(Source document)
What % of its GDP does the Netherlands have to put into international aid to make seventh place?!

[–] JohnEdwa@sopuli.xyz 3 points 2 days ago* (last edited 2 days ago)

7.4 billion, which is around 0.7% of GDP. 0.66% of GNI.

For comparison, the US might win out on pure billions (~65), but compared to the size of the economy, it uses a whopping 0.24% of the GNI on foreign aid, a figure that is almost certainly going to drop in the near future.

[–] mesamunefire@lemmy.world 5 points 3 days ago (1 children)

The US traditionally has funded quite a few "for the good of the world" programs and aid. At least until recently. Thats a good graph.

[–] Almacca@aussie.zone 1 points 2 days ago

The new overloads can't be having with any of that Helping People nonsense. Not for free, anyway.

[–] oktoberpaard@feddit.nl 1 points 2 days ago* (last edited 2 days ago)

It looks like just the UK, France and Germany combined already add up to more aid with a combined GDP that’s much lower than the US. These kinds of graphs give a distorted picture due to the high population and GDP that the US has.

GDP: http://www.wolframalpha.com/input/?i=gdp+of+uk%2C+france%2C+us+and+germany

Population: http://www.wolframalpha.com/input/?i=population+of+uk%2C+france%2C+us+and+germany

[–] Almacca@aussie.zone 1 points 2 days ago

This shit seems to change by the minute.

[–] catloaf@lemm.ee 11 points 3 days ago (1 children)

It won't be here next year, but it won't be here in four years too.

[–] Eyekaytee@aussie.zone 1 points 2 days ago

thank you mitch hedberg :P

[–] w3dd1e@lemm.ee 27 points 3 days ago (1 children)

I’m don’t trust any .gov sites anymore. If I’m researching and I see that it’s a government site, I move on. I can’t trust that info.

The whole thing is scary

You can kinda trust them if you use an archived version of it from before.

[–] 0xD@infosec.pub 12 points 2 days ago* (last edited 2 days ago) (2 children)

OMG I've been motherfucking looking for this EUVD for the past weeks and only found references and info pages, but never the actual fucking database!! Finally I know it exists.

Why is it hidden? Why does it have that braindead URL? And why, for the love of god, does it have a separate numbering scheme?!

[–] JohnEdwa@sopuli.xyz 10 points 2 days ago* (last edited 2 days ago)

Why does it have that braindead URL?
(End Source document)
(Dataset excerpts)
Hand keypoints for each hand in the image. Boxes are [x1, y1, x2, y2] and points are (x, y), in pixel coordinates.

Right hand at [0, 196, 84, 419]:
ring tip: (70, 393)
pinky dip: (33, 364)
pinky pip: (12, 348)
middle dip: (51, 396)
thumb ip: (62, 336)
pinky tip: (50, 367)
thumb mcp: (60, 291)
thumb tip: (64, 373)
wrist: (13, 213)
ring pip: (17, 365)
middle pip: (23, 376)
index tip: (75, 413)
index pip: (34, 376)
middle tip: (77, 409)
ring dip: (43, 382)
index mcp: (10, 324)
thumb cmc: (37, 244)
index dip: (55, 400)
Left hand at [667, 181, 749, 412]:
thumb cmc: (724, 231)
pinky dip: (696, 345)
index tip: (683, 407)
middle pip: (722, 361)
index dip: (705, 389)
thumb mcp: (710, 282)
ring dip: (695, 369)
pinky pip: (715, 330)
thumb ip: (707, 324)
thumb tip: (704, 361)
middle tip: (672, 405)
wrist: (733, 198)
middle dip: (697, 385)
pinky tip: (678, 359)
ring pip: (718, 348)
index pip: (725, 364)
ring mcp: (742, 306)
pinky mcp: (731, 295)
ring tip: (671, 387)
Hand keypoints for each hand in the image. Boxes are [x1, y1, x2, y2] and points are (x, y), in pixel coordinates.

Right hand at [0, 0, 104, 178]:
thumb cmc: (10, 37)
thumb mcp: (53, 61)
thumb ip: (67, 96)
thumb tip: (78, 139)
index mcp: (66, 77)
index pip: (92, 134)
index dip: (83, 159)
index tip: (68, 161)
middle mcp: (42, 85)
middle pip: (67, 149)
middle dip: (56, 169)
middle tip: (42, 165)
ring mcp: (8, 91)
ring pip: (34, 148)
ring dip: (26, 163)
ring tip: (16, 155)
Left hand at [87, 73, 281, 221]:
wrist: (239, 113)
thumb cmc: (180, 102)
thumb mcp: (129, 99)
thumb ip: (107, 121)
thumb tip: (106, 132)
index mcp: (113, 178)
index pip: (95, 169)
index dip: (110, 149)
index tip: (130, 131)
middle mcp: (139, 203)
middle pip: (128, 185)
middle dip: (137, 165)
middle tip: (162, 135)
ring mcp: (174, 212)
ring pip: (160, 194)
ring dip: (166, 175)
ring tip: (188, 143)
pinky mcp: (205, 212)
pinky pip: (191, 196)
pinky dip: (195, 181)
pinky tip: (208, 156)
(End Dataset excerpts)
# [Study questions]
• a. In the comment thread, edit the passage from "This shit seems" to "27 points 3 days ago (1 children)" so that "next year" becomes "next month".
• b. According to the comment thread, what share of its GNI does the US spend on foreign aid?
• c. Decide whether each statement agrees with the comment thread: (i) The Netherlands' aid comes to 0.66% of its GNI. (ii) The UK, France and Germany have a combined GDP higher than that of the US. (iii) One commenter keeps reading a source after seeing that it is a government site.

# [Expected results]
• a.
This shit seems to change by the minute.

[–] catloaf@lemm.ee 11 points 3 days ago (1 children)

It won't be here next month, but it won't be here in four years too.

[–] Eyekaytee@aussie.zone 1 points 2 days ago

thank you mitch hedberg :P

[–] w3dd1e@lemm.ee 27 points 3 days ago (1 children)

• b. 0.24% of its GNI.

• c.
(i) Yes: "0.66% of GNI."
(ii) No: "with a combined GDP that’s much lower than the US"
(iii) No: "If I’m researching and I see that it’s a government site, I move on."